Given passage:
^^^^^^^^^^^^^^^^

This class is used to initialize the Xerces library. Namely
to call static method XMLPlatformUtils::Initialize(). It should
be called just once, at previously to any other usage of the Xerces
library. This behaviour is assured by a quite complicated design
based on the use of an inner singleton class named 'XercesConnector'.
The point is to be the first initialized class even within the set of all
(global) static variables. For better understanding, find instances of
this class and look at their context.
*/
class AssertXercesIsAlive
{
private:
        //! Singleton class implementing the key property of the 'AssertXercesIsAlive' class 
        class XercesConnector
        {
        private:
                //! Default constructor, which is intentionally declared as private and called only from static
                //! method 'StayAlive()'. Therfore, it is called only once in the run of a application!
                XercesConnector()
                {
                        // initialize the XML library
                        XMLPlatformUtils::Initialize();
                }

                ~XercesConnector()
                {
                        // terminate the XML library
                        XMLPlatformUtils::Terminate();
                }

        public:
                //! This method just touches the only instance of the XercesConnector class
                //! which is declared as a static local variable.
                //!
                //! This way we know that Xerces was initialized properly when returning from StayAlive().
                //! And what is more, the local nature of the inner variable prevents us before multiple 
                //! initializations.

^^^^^^^^^^^^^^^^

Input data:
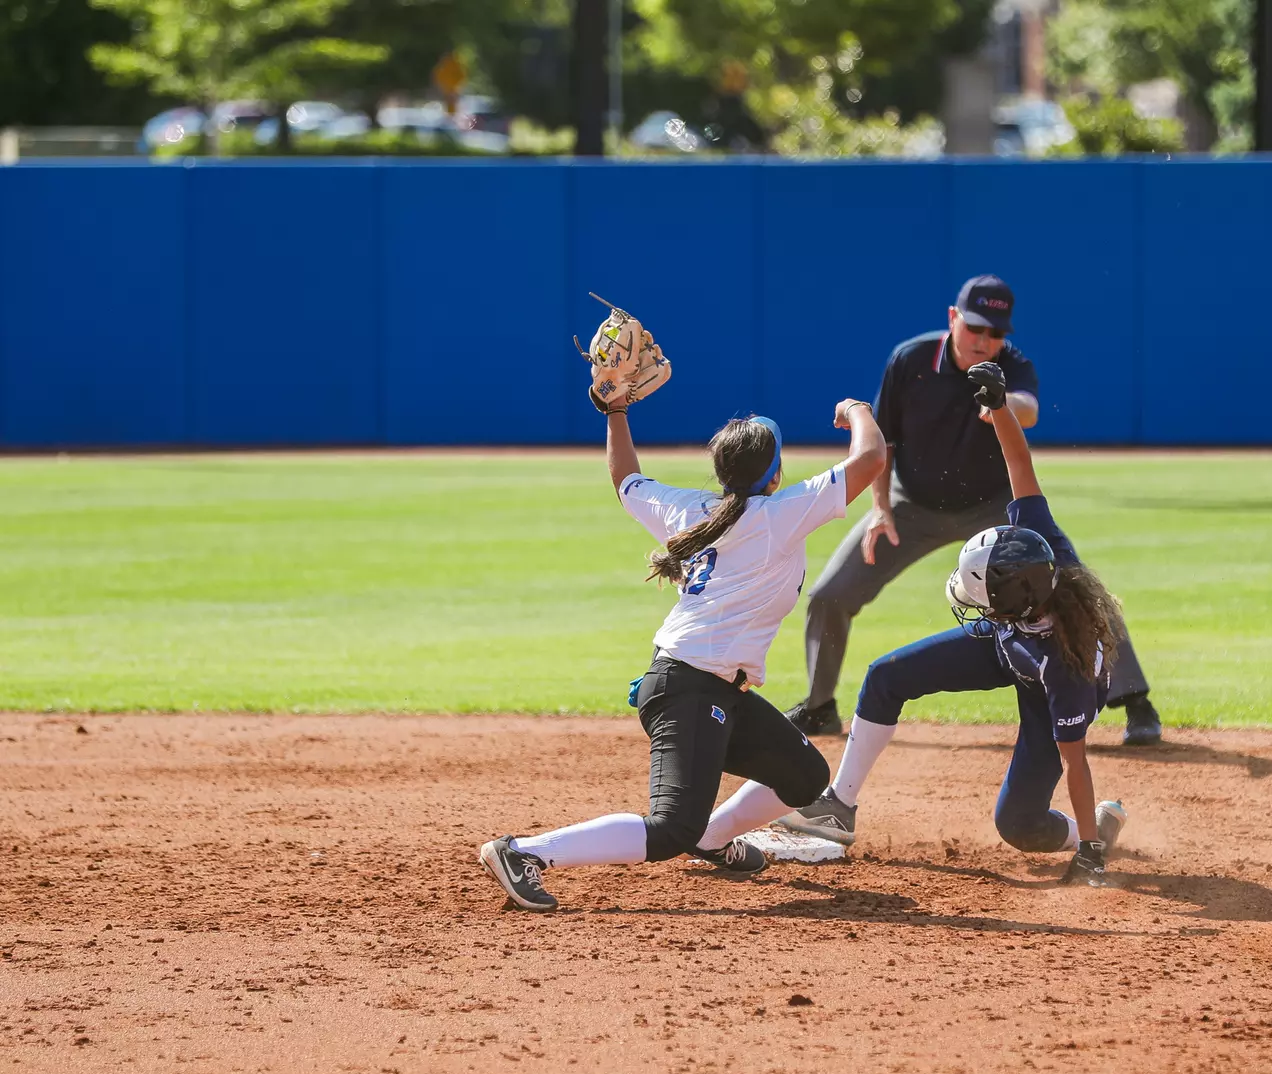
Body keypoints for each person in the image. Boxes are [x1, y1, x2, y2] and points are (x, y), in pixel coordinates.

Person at [477, 387, 887, 913]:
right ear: (775, 474)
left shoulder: (690, 509)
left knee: (806, 777)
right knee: (670, 826)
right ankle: (523, 852)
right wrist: (858, 409)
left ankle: (712, 839)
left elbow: (626, 482)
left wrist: (616, 412)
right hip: (688, 690)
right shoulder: (779, 514)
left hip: (712, 689)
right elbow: (872, 458)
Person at [778, 362, 1127, 885]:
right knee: (886, 675)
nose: (966, 595)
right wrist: (998, 406)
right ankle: (837, 807)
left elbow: (1076, 765)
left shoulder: (1066, 673)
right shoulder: (1034, 538)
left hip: (1045, 681)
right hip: (1011, 640)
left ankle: (1093, 831)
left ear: (1007, 604)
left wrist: (1091, 852)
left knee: (1020, 825)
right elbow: (1018, 459)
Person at [783, 274, 1162, 746]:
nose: (985, 340)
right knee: (829, 594)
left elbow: (1028, 409)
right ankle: (819, 707)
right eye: (976, 327)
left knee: (1073, 584)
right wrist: (879, 508)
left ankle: (1136, 700)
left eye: (996, 333)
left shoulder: (1011, 367)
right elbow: (884, 441)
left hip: (995, 511)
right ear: (952, 318)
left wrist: (1000, 400)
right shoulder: (911, 360)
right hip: (910, 507)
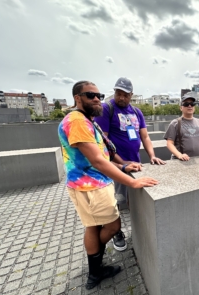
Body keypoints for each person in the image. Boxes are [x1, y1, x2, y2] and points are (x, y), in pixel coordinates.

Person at [58, 80, 158, 289]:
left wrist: (123, 167)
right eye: (90, 95)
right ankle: (95, 267)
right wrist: (133, 181)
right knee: (113, 226)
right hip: (89, 185)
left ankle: (95, 270)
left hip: (92, 183)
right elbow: (96, 160)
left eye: (98, 95)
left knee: (94, 226)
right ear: (78, 98)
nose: (96, 99)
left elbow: (102, 154)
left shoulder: (86, 119)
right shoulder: (77, 121)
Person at [95, 77, 165, 252]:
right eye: (118, 93)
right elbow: (103, 141)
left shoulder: (136, 112)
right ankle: (116, 233)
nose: (121, 97)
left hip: (134, 163)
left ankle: (138, 231)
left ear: (131, 95)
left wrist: (152, 155)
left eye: (125, 94)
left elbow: (145, 136)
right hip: (114, 165)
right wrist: (121, 162)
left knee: (132, 199)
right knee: (114, 202)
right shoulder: (106, 109)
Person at [164, 92, 199, 160]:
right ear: (181, 108)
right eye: (186, 104)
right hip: (181, 161)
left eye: (192, 104)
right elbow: (169, 143)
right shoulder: (175, 123)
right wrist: (180, 155)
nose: (189, 106)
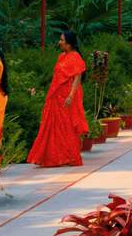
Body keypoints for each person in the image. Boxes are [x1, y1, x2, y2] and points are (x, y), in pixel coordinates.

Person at [27, 30, 89, 167]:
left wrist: (70, 96)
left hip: (67, 97)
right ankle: (54, 157)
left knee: (67, 127)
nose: (59, 42)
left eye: (62, 40)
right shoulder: (61, 56)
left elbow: (77, 79)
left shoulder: (76, 57)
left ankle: (71, 156)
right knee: (54, 126)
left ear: (69, 44)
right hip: (56, 96)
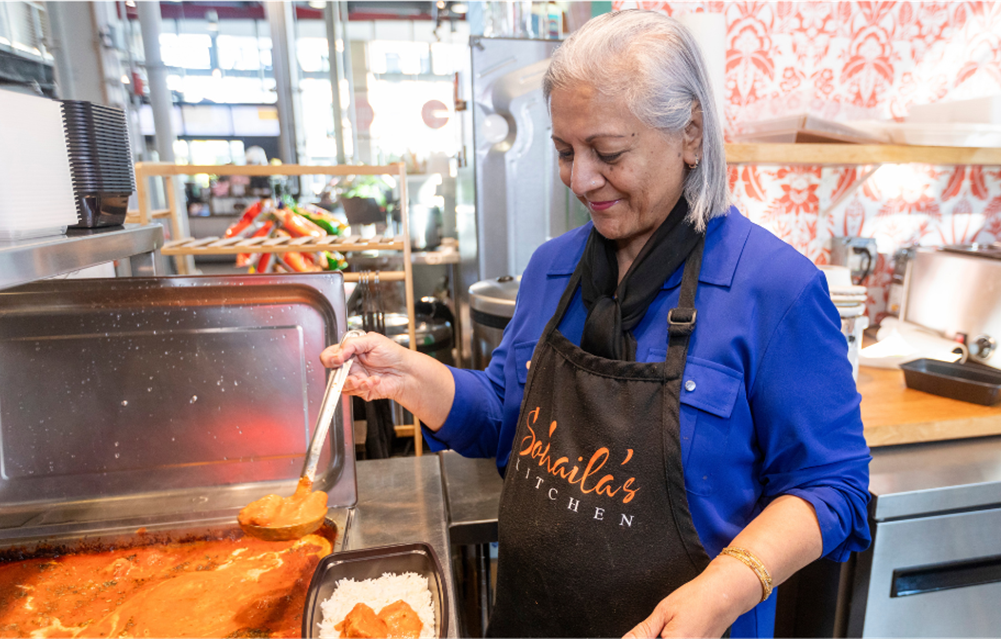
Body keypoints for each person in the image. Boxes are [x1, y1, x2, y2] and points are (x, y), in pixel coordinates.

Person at [321, 10, 871, 638]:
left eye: (607, 153)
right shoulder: (552, 269)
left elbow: (832, 485)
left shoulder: (775, 287)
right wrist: (413, 378)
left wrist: (722, 594)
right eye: (564, 151)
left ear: (690, 133)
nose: (580, 179)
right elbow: (506, 416)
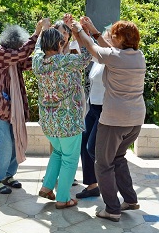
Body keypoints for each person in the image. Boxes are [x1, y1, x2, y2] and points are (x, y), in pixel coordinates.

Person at [75, 16, 145, 222]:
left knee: (103, 163)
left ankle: (112, 209)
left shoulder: (115, 57)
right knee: (118, 157)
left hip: (115, 120)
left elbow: (93, 48)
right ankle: (130, 200)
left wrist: (79, 30)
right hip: (135, 120)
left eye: (114, 34)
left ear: (121, 39)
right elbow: (108, 49)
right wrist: (95, 30)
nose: (111, 36)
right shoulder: (137, 55)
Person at [34, 21, 92, 209]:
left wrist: (42, 30)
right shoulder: (64, 61)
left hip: (48, 121)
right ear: (59, 45)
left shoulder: (37, 61)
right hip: (68, 121)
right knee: (69, 159)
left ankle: (47, 187)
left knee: (58, 153)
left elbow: (36, 48)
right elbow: (86, 58)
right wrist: (81, 35)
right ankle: (63, 198)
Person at [0, 20, 44, 194]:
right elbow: (22, 54)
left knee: (16, 142)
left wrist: (52, 51)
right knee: (3, 146)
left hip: (13, 110)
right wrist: (37, 32)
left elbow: (29, 62)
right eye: (19, 46)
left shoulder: (13, 57)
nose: (20, 50)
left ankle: (7, 176)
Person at [76, 29, 112, 199]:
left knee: (93, 148)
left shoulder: (112, 59)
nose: (101, 40)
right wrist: (77, 32)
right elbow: (86, 48)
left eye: (105, 37)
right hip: (93, 107)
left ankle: (109, 184)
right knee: (84, 143)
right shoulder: (98, 58)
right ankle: (92, 185)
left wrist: (84, 30)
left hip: (106, 109)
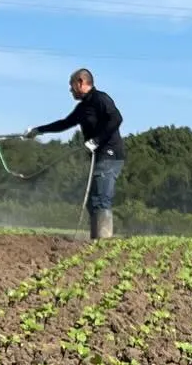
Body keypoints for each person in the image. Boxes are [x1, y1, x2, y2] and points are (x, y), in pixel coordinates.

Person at [26, 69, 124, 239]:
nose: (70, 90)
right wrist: (38, 130)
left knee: (101, 199)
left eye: (72, 86)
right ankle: (96, 240)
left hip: (110, 154)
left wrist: (96, 140)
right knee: (93, 202)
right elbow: (64, 123)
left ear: (80, 82)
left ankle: (104, 243)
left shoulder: (101, 99)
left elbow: (116, 119)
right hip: (98, 156)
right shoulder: (83, 107)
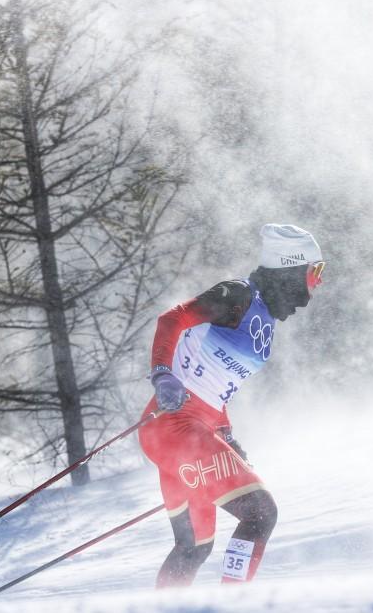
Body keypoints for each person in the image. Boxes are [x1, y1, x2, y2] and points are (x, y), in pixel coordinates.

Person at [137, 223, 325, 587]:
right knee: (260, 514)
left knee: (193, 547)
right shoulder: (239, 295)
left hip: (186, 431)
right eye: (314, 272)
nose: (315, 285)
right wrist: (162, 373)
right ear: (290, 269)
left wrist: (225, 433)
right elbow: (173, 318)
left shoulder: (265, 320)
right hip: (175, 425)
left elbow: (218, 385)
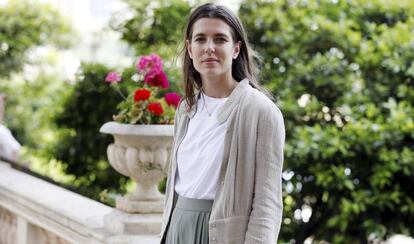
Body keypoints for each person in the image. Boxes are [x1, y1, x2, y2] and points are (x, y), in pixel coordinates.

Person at [160, 3, 285, 244]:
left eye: (219, 39)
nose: (209, 48)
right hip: (177, 229)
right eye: (200, 39)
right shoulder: (186, 109)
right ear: (189, 48)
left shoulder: (261, 112)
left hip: (224, 236)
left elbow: (267, 203)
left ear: (236, 49)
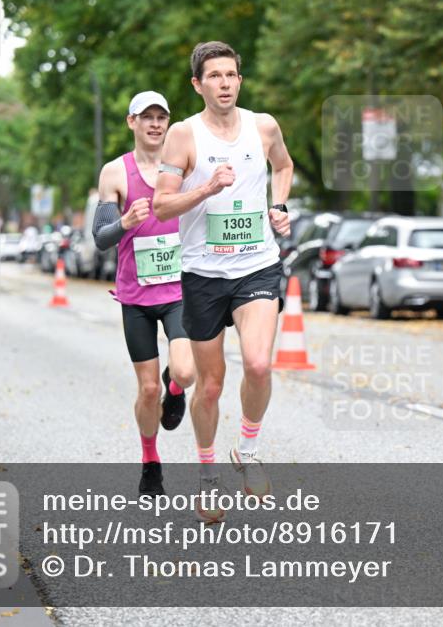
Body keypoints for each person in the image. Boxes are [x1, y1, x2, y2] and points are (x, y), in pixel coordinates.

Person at [153, 41, 292, 523]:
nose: (225, 83)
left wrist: (279, 206)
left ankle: (247, 452)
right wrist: (208, 187)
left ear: (240, 80)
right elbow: (161, 205)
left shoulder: (263, 126)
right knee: (210, 386)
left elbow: (285, 166)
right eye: (214, 76)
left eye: (231, 75)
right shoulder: (182, 136)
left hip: (257, 264)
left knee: (257, 364)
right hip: (203, 273)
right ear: (198, 84)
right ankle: (208, 477)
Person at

^^^^^^^^^^^^^^^^

Try it: Summarize the passage on initializing the Xerces library in two sentences. The records have no role in this exercise.

Reply: The class AssertXercesIsAlive initializes the Xerces library by calling the static method XMLPlatformUtils::Initialize() once, before any other use of the library. It does this through an inner singleton class, XercesConnector, whose private constructor calls Initialize(), whose destructor calls XMLPlatformUtils::Terminate(), and whose only instance is a static local variable touched by StayAlive(), which prevents multiple initializations.